We conducted a sensitivity analysis to see whether our conclusions about the ranking of strategies change when we vary input variables. First, we investigate the effect of assuming that mammography sensitivity for a given age, screening round, and screening interval is 10 percentage points less than that observed. Second, we examine whether ranking of strategies varies if treatment includes newer hormonal and nonhormonal adjuvant regimens (for example, taxanes). Third, because adjuvant therapy is unlikely to reach 100% of women as modeled in our base-case analysis, we reassess the ranking of strategies if we assume that actual observed current treatment patterns apply to the cohort (24).
Model Validation and Uncertainty
Each model has a different structure and assumptions and some varying input variables, so no single method can be used to validate results against an external gold standard. For instance, because some models used results from screening trials (or SEER [Surveillance, Epidemiology and End Results] data) for calibration or as input variables, we cannot use comparisons of projected mortality reductions to trial results to validate all of the models. In addition, we cannot directly compare the results of this analysis, which uses 100% actual screening for all women at specified intervals, with screening trial results in which invitation to screening and participation varied. In our previous work (7,9-11,13-15), results of each model accurately projected independently estimated trends in the absence of intervention and closely approximated modern stage distributions and observed mortality trends. Overall, using 6 models to project a range of plausible screening outcomes provides implicit cross-validation, with the range of results from the models as a measure of uncertainty.
Role of the Funding Source
This work was done under contracts from the Agency for Healthcare Research and Quality (AHRQ) and NCI and grants from the NCI. Staff from the NCI provided some data and technical assistance, and AHRQ staff reviewed the manuscript. Model results are the sole responsibility of the investigators.
In an unscreened population, the models predict a cumulative probability of breast cancer developing over a woman's lifetime starting at age 40 years ranging from 12% to 15%. Without screening, the median probability of dying of breast cancer after age 40 years is 3.0% across the 6 models. Thus, if a particular screening strategy leads to a 10% reduction in breast cancer mortality, then the probability of breast cancer mortality would be reduced from 3.0% to 2.7%, or 3 deaths averted per 1000 women screened.
The 6 models produce consistent results on the ranking of the strategies (Appendix Table 3). Eight approaches are "efficient" in all models (that is, not dominated, because they provide additional mortality reductions for added use of mammography); 7 of these have a biennial interval, and all but 2 start at age 50 years. The Figure shows these results, and again we see that most strategies on the efficiency frontier have a biennial interval. Screening every other year from ages 50 to 69 years is an efficient strategy for reducing breast cancer mortality in all models. In all models, biennial screening starting at age 50 years and continuing through ages 74, 79, or 84 years are of fairly similar efficiency.

◆ INFORMATION SUPPLIED ◆
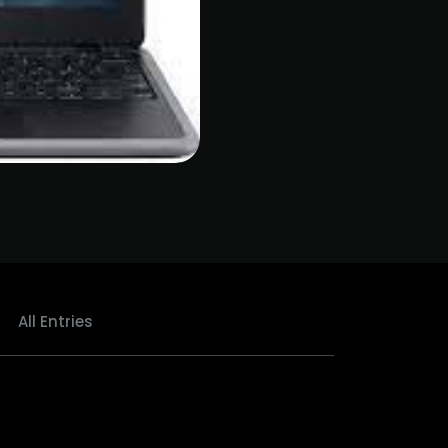
All Entries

◆ USING THE INFORMATION ◆
(1) Answer these questions about the breast cancer screening modeling text, one per line:
(a) How many percentage points lower than observed was mammography sensitivity assumed to be in the sensitivity analysis?
(b) Which two agencies issued the contracts under which the work was done?
(c) Across the 6 models, what is the median probability of dying of breast cancer after age 40 years without screening?
(2) Supply the passage that would come next in the breast cancer screening modeling text, starting after its final sentence.

◆ RESULTS ◆
(1)
(a) 10 percentage points
(b) The Agency for Healthcare Research and Quality (AHRQ) and the NCI
(c) 3.0%

(2)
In examining benefits in terms of life-years gained (Appendix Table 4), 6 of the 8 consistently nondominated strategies have a biennial interval. In contrast to results for mortality reduction, half of the nondominated strategies include screening initiation at age 40 years. Annual screening strategies that include screening until age 79 or 84 years are on the efficiency frontier (Appendix Figure), but are less resource-efficient than biennial approaches for increasing life-years gained.
As another way to examine the effect of screening interval, we calculated for each screening strategy and model the proportion of the annual benefit (in terms of mortality reduction) that could be achieved by biennial screening (Table 2). Biennial screening maintains an average of 81% (range across strategies and models, 67% to 99%) of the benefits achieved by annual screening.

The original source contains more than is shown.